* _Exercises_
• 1. What is the Spanish translation of this sentence from the conversation about the Economics the Blockbuster exhibition: "An accusation that is easily made is that these projects are small-scale, that they might have no wider effect."
• 2. Can you carry the conversation about the Economics the Blockbuster exhibition forward, picking up after its final sentence?

* _Excerpted passage_
※ ※ ※

KB: I think this double-sided wall is spot on, explaining that organisations can perpetuate negative, harmful economic systems or try to create different structures. The Whitworth in Manchester, as a constituent museum that actively and explicitly aims to reorganise relationships—including economic relations—is a perfect place to do this. I think we have to remember that each project in the exhibition has taken the freedom to be its own organisational structure through which to implement a different economy. As artists, we are often shown in an exhibition where our ideas about different economies are presented, but we have little influence to change the economic realities of the organisations—this is why we invited, for example, Lumbung Kiosk, a project that came out of lumbung from documenta fifteen. I want to emphasise that “lumbung” was also an economic proposal to reorganise one of the biggest art events in the world. It was the idea of a community economy based on solidarity, collective resource sharing, and instigating a sustainable art economy away from the market. Continuing the practice of lumbung and its economic principles and economic ethics was important for the exhibition.

DR A lot of the ideas were very important at documenta in my view, but they were also devaluated because of the dominant antisemitic acts that was also there, which is kind of tragic in a way.


The Projects Entering the Exhibition Space

KB: To have a whole exhibition with projects that enact economic possibilities also refers to the question of scale in the work. An accusation that is easily made is that these projects are small-scale, that they might have no wider effect. We have to be very careful here. It is necessary to emphasise this work as part of larger ecosystems, and to show the much larger scale and reach that we have through our interdependent scale, rather than focusing on “scaling up” individual projects. In that sense, Economics the Blockbuster is a scaling up of relatively localised and small practices as a counter-capitalocentric argument.

PB: As Kathrin said at the beginning, one of the main ambitions of the exhibition was to broaden our understanding of art by acknowledging and showing that art is an economic practice and that the way art is created and circulated supports, or reproduces, certain values and suppresses other values. This exhibition is about bringing to Manchester a range of artists and collectives working in this field, working within value chains to create new forms of wealth and new forms of wealth distribution. Another aim was to think about how the institution itself functions and to work together towards reclaiming the economy and demystifying it. We wanted the exhibition to set-up a "useful" space, a practical space where the question of what is meant by economy is asked and tested. The first space you entered was the ‘redrawing room’ which Kathrin and Kuba already described—a studio-like setting where everyone was invited and equipped to draw out their economy. The two adjacent rooms were taken up with invited artists and collectives each presenting themselves in a way they felt was most effective for them and their projects. lumbung Kios, for example, chose to use the invitation to extend and adapt the running of their decentralised kios beyond the 100 days of documenta. They occupied the space in a very different way than, say, the Alternative School of Economics, who instead started a dialogue with striking workers in Manchester to question the neoliberal conditioning of our lives and our capacity to imagine employment systems otherwise. The exhibition spilled out into other spaces; we had an Office of Arte Útil at the Whitworth where we present the Arte Útil archive in a common room setting, encouraging conversation and investigation of the 300 plus Arte Útil case studies. Owen Griffiths and Alessandra Saviotti’s contribution to the exhibition was to select case studies from the archive related to business and food economies and to create a new version of their participatory project Tablecloth as Toolkit, a table setting that was the site of communal lunches during the run of the exhibition, convening around questions on local land use, food poverty, and growing economies.

※ ※ ※

* _Data_

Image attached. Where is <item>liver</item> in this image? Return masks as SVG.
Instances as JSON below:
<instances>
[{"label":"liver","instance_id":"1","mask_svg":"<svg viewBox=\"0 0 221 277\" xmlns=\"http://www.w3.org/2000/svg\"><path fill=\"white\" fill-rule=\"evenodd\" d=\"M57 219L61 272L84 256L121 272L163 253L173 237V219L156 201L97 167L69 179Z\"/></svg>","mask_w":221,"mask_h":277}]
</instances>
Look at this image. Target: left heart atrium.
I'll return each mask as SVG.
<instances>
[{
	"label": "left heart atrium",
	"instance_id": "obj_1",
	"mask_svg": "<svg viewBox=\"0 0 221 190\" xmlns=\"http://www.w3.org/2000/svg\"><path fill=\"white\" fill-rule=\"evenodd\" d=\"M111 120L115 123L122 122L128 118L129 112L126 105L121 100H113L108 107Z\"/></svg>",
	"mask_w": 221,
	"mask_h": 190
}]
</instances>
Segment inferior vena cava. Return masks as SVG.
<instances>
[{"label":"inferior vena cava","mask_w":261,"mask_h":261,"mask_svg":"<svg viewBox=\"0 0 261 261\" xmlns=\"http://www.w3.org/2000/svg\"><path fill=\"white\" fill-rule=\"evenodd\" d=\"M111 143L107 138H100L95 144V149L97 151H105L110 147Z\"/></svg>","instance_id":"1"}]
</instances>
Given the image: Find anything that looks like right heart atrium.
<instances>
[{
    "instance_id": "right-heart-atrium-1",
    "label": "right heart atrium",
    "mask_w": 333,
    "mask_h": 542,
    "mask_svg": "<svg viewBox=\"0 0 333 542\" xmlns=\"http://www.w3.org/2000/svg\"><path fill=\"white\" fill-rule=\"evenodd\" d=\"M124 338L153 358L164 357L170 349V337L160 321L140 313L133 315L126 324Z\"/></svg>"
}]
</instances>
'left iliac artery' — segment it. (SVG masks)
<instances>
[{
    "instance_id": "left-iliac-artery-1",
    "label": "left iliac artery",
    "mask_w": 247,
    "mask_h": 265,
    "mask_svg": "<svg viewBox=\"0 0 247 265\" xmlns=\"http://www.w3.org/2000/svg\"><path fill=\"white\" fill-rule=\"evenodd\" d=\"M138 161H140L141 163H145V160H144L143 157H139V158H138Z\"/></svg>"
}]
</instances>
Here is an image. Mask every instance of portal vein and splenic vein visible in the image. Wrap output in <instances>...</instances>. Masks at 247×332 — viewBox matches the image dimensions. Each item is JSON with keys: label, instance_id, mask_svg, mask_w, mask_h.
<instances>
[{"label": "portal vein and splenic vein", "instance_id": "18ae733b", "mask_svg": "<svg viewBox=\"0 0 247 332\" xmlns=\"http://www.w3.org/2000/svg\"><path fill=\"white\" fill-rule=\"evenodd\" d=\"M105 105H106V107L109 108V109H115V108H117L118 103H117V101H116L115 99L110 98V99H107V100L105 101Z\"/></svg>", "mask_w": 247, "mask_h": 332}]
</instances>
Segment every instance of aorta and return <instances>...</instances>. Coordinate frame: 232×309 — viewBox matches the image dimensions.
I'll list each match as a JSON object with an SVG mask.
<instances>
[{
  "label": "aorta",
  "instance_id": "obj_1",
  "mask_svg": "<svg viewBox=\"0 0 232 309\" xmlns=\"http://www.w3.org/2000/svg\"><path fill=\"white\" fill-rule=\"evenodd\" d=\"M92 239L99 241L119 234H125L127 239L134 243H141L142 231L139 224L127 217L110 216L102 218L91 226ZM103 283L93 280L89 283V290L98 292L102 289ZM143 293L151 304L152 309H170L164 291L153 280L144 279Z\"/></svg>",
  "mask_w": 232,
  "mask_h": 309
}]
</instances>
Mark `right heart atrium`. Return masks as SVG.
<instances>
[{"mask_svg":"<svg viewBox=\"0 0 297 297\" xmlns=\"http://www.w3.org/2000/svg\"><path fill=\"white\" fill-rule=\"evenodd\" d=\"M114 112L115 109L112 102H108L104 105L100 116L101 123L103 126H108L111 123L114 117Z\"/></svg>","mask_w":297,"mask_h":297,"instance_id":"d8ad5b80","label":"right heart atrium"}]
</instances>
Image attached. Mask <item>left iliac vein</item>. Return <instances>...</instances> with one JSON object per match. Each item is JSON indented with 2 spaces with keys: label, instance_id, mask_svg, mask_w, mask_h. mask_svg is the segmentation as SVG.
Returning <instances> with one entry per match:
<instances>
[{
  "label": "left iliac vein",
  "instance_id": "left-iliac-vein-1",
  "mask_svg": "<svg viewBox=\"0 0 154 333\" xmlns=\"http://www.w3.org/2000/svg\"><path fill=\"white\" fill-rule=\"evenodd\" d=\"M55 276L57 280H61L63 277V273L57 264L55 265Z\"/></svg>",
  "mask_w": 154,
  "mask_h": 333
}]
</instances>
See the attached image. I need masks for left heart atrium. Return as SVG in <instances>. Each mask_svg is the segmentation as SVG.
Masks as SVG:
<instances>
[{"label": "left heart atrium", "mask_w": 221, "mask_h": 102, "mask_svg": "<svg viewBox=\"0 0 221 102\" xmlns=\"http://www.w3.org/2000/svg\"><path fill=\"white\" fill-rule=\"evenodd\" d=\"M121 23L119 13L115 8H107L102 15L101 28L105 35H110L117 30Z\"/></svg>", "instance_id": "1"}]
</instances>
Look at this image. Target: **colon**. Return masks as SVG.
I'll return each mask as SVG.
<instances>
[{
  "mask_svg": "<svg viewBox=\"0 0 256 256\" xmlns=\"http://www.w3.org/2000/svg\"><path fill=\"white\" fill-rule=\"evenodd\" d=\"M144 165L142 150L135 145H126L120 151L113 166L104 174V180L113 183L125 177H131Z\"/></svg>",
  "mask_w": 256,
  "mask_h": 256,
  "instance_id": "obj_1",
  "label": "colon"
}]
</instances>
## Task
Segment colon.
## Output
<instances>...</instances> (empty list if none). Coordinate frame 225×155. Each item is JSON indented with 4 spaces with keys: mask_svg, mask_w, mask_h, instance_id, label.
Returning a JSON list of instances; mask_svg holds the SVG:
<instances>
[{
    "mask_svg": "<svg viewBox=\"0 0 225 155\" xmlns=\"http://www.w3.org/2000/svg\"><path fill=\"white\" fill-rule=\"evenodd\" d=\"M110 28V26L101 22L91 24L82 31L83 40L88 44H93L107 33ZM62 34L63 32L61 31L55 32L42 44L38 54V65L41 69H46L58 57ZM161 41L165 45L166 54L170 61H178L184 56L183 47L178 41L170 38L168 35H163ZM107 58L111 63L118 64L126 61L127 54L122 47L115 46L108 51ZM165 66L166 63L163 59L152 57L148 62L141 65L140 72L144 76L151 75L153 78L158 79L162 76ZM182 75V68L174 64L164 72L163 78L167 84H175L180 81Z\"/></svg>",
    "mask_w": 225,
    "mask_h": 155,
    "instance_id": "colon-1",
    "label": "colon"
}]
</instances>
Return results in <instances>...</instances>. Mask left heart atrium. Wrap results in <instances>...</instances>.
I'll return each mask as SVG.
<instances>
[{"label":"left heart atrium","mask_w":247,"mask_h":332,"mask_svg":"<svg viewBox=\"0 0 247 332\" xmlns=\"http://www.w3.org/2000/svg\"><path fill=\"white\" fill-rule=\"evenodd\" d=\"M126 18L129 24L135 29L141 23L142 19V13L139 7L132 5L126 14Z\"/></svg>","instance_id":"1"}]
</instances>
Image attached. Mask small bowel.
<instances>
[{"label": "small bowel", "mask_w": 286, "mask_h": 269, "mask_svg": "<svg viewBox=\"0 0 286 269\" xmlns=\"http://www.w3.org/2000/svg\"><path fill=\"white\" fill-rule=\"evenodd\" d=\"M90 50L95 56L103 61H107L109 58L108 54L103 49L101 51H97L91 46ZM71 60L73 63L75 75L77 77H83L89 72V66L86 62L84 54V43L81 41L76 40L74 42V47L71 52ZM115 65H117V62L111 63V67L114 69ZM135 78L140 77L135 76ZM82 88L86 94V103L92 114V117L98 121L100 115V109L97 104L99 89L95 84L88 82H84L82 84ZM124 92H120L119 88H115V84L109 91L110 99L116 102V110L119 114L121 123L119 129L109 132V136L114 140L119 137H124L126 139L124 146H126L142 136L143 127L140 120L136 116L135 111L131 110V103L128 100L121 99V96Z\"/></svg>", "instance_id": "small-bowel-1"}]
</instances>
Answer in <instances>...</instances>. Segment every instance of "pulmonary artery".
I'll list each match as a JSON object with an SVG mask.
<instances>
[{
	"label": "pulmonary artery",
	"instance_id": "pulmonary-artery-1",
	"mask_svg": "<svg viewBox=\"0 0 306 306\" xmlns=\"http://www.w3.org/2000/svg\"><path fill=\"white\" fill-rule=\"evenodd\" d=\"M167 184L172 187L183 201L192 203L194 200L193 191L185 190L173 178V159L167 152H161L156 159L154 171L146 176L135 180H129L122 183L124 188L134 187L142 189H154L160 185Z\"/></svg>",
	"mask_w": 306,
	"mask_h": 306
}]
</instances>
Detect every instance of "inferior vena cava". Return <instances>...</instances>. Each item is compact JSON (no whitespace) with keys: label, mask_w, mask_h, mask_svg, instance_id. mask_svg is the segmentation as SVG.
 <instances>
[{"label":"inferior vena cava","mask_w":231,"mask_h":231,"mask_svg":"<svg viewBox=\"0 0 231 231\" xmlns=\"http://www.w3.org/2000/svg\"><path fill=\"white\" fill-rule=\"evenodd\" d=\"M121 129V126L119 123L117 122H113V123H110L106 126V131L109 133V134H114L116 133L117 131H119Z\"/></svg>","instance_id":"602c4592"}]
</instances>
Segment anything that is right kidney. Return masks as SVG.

※ ※ ※

* _Results_
• 1. Una acusación que se hace con facilidad es que estos proyectos son de pequeña escala, que quizá no tengan un efecto más amplio.

• 2.
Elsewhere, Tŷ Pawb demonstrated their distinctive model of a market hall and art gallery. Meaning “everyone’s house” in Welsh, Tŷ Pawb is a diverse ecosystem of family-owned businesses, many running for several generations, and a gallery working with the principles of useful art. With the city market facing closure and eviction due to funding cuts, the coming together of gallery and market was a survival tactic; they forged a way to co-exist within the same building. The market traders aren’t trying to be artists, and artists aren’t trying to be market traders. They are both doing their own practices, but in dialogue and in solidarity with each other. And that's what makes that space so particular and so brilliant to go and experience. I would say from an exhibition-making viewpoint, this raises one of the challenging aspects of this exhibition—how to capture the energy and the atmosphere of these relational systems and activities that don’t typically operate within a museum space. How do you replicate a feeling of warmth and security and solidarity in a gallery space? That's another conversation, I imagine.

DR: I would like to come back to another aspect you mentioned, Poppy, how the space also invites or interpellates visitors and people and how it also creates the feel of a communal moment for the public. It's not so easy to come to that, to make that happen. How did you all work with that? And how to welcome the discourse into the space.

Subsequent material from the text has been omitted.